------ Passage shown ------
Saturday, February 19, 2022

On Writing: Learning from Other Places

Here I go again out towards left field.

I doubt Federico Perelmuter thought his review essay THIS REVIEW SHOULD NOT EXIST could be applied to writing about Indiana. 

"“Latin America” is one such keyword and, nowadays, a gringo fabrication. Even if I could rescue something decidedly autochthonous and pure that unified the region, I wouldn’t know how to tell it apart from the Yankee, imperial mythology. Latin American authors engaging elements of the continent’s shared canon and interconnected histories face a double bind that demands, in a sense, that they establish a relationship with “Latin America” as a formulation emanating from above—from centers of literary power, nowadays New York and formerly Paris—to be translated, to sell, to make money from their literature. Latin America registers in those literary centers as an aggregation of tropes established mostly by the aesthetics of token authors inducted into the “global” literary canon—Neruda, García Márquez, and Bolaño key among them. Borges, for these readers and critics, might as well have been French.

Isn't it New York that dismisses Indiana (as well as the rest of the Midwest) as "fly-over country"? Isn't it towards New York we must pitch our literature?

Consider 's prescription for "Latin American" literature:

"An array of geographical, historical categories—Latin America, Argentina, Providence—are at stake when writing stories like these. In many ways, such categories are determined by those centers of power toward which literature is often, by necessity, oriented, and they constrain what can be said about such places. We cannot disregard them completely. Yet we should not deploy those categories as they arrive. Instead, we must critically assess them, turn them over in our hands and scramble them. See what happens when we push back against such assumptions: Do they cave inwards or burst into pieces? Are they what we thought they were? If literature just confirms what we know, what’s the point?

I italicized the last sentence. It made me think. I hope it has the same effect on you.
------ Supplied material ------
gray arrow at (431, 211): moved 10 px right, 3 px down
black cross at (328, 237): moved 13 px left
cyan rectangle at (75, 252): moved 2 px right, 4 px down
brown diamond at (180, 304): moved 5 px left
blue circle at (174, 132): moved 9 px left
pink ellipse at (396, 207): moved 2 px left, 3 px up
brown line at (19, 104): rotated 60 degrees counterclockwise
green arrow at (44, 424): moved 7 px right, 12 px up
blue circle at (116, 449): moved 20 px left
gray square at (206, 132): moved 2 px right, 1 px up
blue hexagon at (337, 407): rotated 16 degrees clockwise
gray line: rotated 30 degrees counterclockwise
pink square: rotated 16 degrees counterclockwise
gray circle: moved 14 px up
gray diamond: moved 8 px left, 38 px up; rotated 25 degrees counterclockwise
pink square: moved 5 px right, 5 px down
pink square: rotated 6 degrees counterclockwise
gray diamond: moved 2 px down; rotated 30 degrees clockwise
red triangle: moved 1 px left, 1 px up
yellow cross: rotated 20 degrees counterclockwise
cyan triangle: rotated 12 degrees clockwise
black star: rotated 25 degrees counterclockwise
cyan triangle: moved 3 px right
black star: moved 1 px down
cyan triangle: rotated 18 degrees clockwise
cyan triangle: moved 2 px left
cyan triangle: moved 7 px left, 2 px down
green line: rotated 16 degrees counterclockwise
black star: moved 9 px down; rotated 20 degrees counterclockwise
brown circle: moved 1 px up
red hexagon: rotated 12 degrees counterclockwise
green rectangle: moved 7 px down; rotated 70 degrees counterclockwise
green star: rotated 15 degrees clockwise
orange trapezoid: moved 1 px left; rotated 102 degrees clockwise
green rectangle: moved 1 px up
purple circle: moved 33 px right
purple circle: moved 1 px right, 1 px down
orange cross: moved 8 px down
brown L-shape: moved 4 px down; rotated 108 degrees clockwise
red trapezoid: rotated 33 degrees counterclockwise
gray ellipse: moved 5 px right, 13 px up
------
■ Work instructions ■
**1.** According to the essay quoted in the post above, which cities are the centers of literary power?
**2.** Return word for word the part of the post starting at "Consider 's prescription" and ending at "effect on you.".

■ Results for the exercise ■
**1.** New York nowadays, and Paris formerly.

**2.**
Consider 's prescription for "Latin American" literature:

"An array of geographical, historical categories—Latin America, Argentina, Providence—are at stake when writing stories like these. In many ways, such categories are determined by those centers of power toward which literature is often, by necessity, oriented, and they constrain what can be said about such places. We cannot disregard them completely. Yet we should not deploy those categories as they arrive. Instead, we must critically assess them, turn them over in our hands and scramble them. See what happens when we push back against such assumptions: Do they cave inwards or burst into pieces? Are they what we thought they were? If literature just confirms what we know, what’s the point?

I italicized the last sentence. It made me think. I hope it has the same effect on you.